Joan Steiner, chief of finance, administration and human relations of the Orange County Fire Authority, said Ventura-related expenses are expected to cost the authority about $2.3 million. Considering the financial impact of the retirement system's decisions, Ms. Steiner said "it was just good business sense" to look at other options. The feasibility study is being conducted by the state retirement system, and Ms. Steiner said she did not know when it would be completed.
The authority already has a deferred compensation plan with PEBSCO and she said switching all employees to that plan could be another option.
In March, the OCERS Board of Retirement sued Orange County in county superior court asking the court to declare the board's course of action is consistent with the Ventura decision. The board contends the Ventura decision had left several key points unclear, including the issue of retroactivity. The county countersued, arguing no additional benefits should be paid to retirees until an appellate court clarifies the Ventura opinion.
"They should have gotten a legal determination from a court before they made their decision," said Thomas C. Agin, assistant county counsel for Orange County. "If eventually a court tells the county that it is right, then the retirement system is going to have to do something to get the payments back -- like sue each of the retirees to recover the payments."
While it was the first, OCERS is not the only retirement system to be sued.
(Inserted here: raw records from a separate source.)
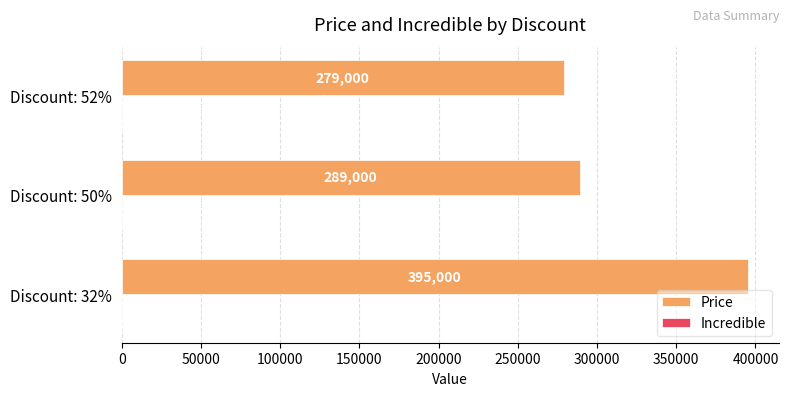

What is the change in value from Discount: 32% to Discount: 50%?

-106000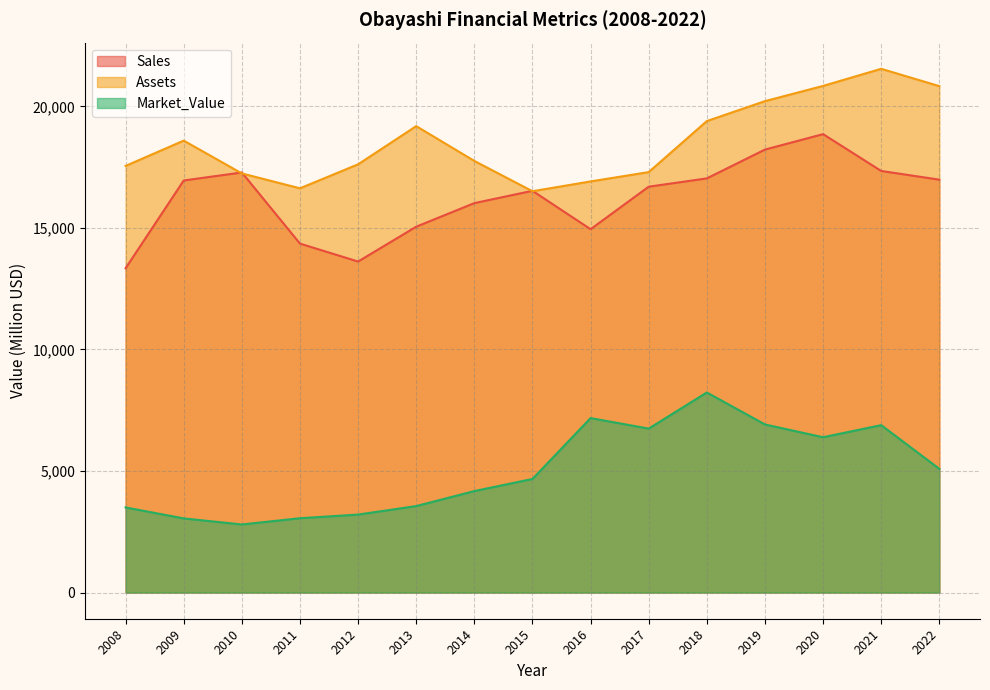

Rank the series by their average value, from highest to lowest.

Assets, Sales, Market_Value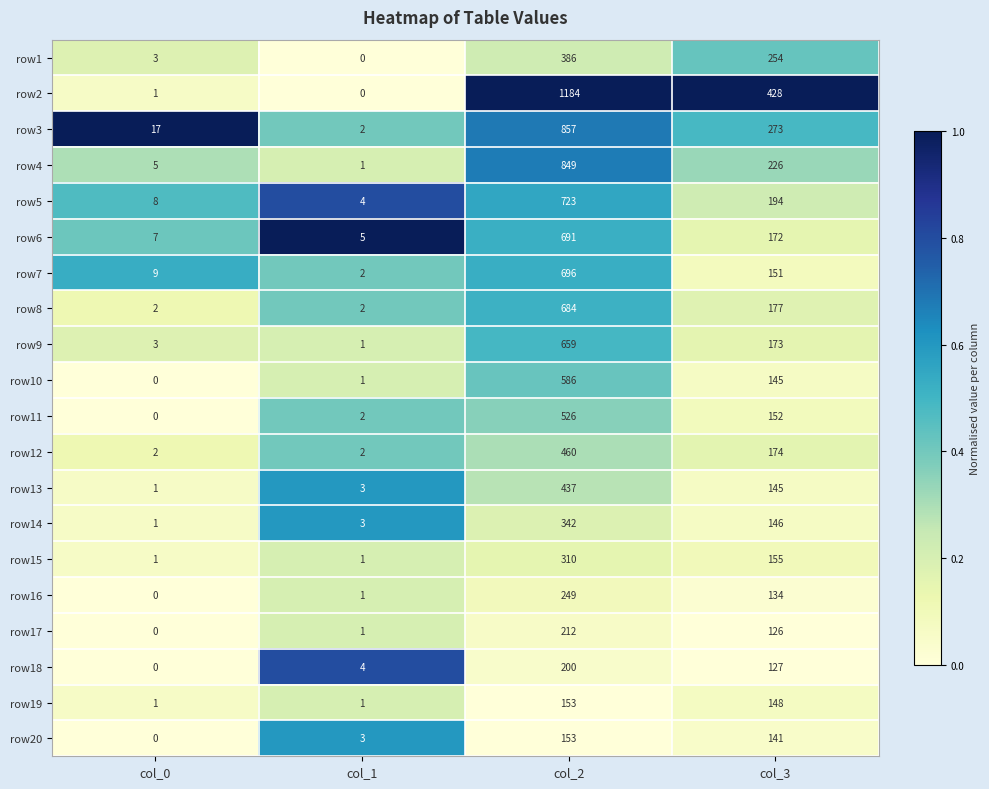

What is the total value across all series at col_2?

10357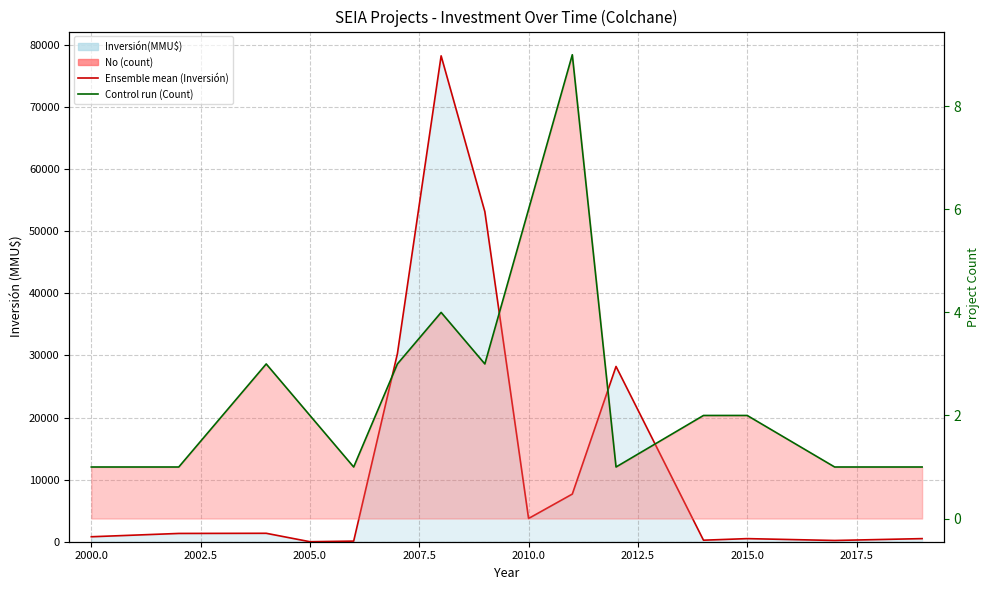

Is the value of Inversión(MMU$) line at 2012.5 greater than the value of No (count) line at 2005.0?

Yes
Lawsuits challenging Ventura-related decisions have been filed in Sacramento, Contra Costa and Marin counties.
The board initially determined the extra costs would be borne by the employees and the various plan sponsors.
But on May 4, the OCERS board determined it had sufficient investment earnings to pay for all Ventura-related benefits owed to current retirees, to require no arrears contributions from any members, and to decrease the amount of contributions required of the county and the 15 other participating employers. The fund earned 17.7% in calendar year 1997, said Administrator Raymond Fleming. Consequently, the OCERS board earmarked $200 million for Ventura-related expenses, including reducing the county's contribution.
The following day, Orange County CEO Janice M. Mittermeier notified the board in a memo that the county would be "gathering information" about CalPERS and defined contribution programs.
On May 20, the county filed a motion asking the court to stop the retirement system from making the Ventura-related benefit payments. The county also is asking the court to stop OCERS from using investment returns to pay for any Ventura-related expenses, including decreasing its own contribution. At deadline, the parties were awaiting a court date.
A source close to the case who spoke on condition of anonymity said that should Orange County be successful and enjoin OCERS from using the excess investment returns, it could cost the county $10 million to pay Ventura-related costs.